ABORTO: LA SITUAZIONE IN LOMBARDIA

L'iniziativa "aborto sicuro"della Fondazione Coscioni

Di recente l’assessore al Welfare della Regione Lombardia Giulio Gallera si è espresso sull'applicazione della legge 194 per l’interruzione volontaria della gravidanza dicendo che non ci sono liste di attesa. Gli risponde il comitato promotore della campagna "Aborto al sicuro", promossa da Radicali Italiani e dall'Associazione Luca Coscioni con un altro dato: ci sono ospedali, anche fra quelli con il più alto numero di interruzioni volontarie di gravidanza, in cui capita spesso che dal momento dell'accoglienza della donna all'esecuzione dell'intervento trascorrano tre settimane. Si tratta di un tempo troppo lungo se si considera che più la gravidanza procede più aumentano i rischi sanitari dell'intervento. All'aborto farmacologico, inoltre, possono accedere solo le donne che vengono accolte tempestivamente, entro la settima settimana.
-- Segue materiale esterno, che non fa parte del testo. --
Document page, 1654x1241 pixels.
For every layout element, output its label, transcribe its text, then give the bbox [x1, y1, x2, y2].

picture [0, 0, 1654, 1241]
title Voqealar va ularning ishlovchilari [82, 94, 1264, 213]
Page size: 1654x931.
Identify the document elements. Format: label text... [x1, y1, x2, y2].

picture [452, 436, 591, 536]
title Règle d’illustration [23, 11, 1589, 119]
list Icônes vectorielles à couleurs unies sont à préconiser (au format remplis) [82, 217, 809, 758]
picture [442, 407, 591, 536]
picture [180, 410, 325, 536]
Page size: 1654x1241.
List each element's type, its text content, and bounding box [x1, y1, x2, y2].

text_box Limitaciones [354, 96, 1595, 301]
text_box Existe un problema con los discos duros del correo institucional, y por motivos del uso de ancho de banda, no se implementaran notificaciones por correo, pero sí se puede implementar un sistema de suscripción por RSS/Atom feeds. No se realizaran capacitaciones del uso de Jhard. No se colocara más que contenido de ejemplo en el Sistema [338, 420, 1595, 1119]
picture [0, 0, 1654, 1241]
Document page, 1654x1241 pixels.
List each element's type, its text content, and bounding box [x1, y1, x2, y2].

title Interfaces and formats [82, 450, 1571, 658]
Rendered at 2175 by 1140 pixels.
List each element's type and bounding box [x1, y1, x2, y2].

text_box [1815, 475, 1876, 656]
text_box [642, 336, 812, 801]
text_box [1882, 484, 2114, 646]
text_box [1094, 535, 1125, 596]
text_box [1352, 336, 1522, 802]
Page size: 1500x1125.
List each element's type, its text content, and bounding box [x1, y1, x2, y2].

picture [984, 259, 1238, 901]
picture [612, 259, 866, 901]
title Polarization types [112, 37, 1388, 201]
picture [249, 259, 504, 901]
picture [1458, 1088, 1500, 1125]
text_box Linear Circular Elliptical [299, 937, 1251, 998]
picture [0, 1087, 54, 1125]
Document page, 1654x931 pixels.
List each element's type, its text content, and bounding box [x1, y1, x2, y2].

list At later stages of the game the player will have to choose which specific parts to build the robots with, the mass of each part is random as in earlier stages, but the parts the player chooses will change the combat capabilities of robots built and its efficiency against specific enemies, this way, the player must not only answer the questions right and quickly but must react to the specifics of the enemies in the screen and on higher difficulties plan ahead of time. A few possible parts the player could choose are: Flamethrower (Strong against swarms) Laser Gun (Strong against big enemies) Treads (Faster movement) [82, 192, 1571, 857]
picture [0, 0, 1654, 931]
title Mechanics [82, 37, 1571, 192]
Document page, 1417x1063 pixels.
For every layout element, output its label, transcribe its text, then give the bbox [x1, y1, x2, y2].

A queste criticità va aggiunta la bassa capacità lombarda di offrire alle donne la possibilità di scegliere il metodo farmacologico che la letteratura scientifica riconosce da decenni come meno invasivo e più appropriato in termini di protezione da rischi sulla salute. La Lombardia, dati alla mano, è fra le regioni peggio organizzate in questo senso: oltre metà delle strutture lombarde offre il metodo farmacologico in meno del 5% delle interruzioni volontarie di gravidanza totali.

Per far fronte a queste e altre difficoltà nell'applicazione della legge sull'interruzione volontaria della gravidanza, la campagna "Aborto al sicuro" contiene una serie di iniziative, una delle quali è la presentazione in ogni regione d'Italia di proposte di legge che contengono indicazioni cruciali per il miglioramento delle singole situazioni.

La prima regione attivatasi su questo è la Lombardia. La III Commissione Regionale Sanità e Politiche Sociali ha già ricevuto i rappresentanti del Comitato per avviare l'iter legislativo e a breve fisserà una nuova udienza.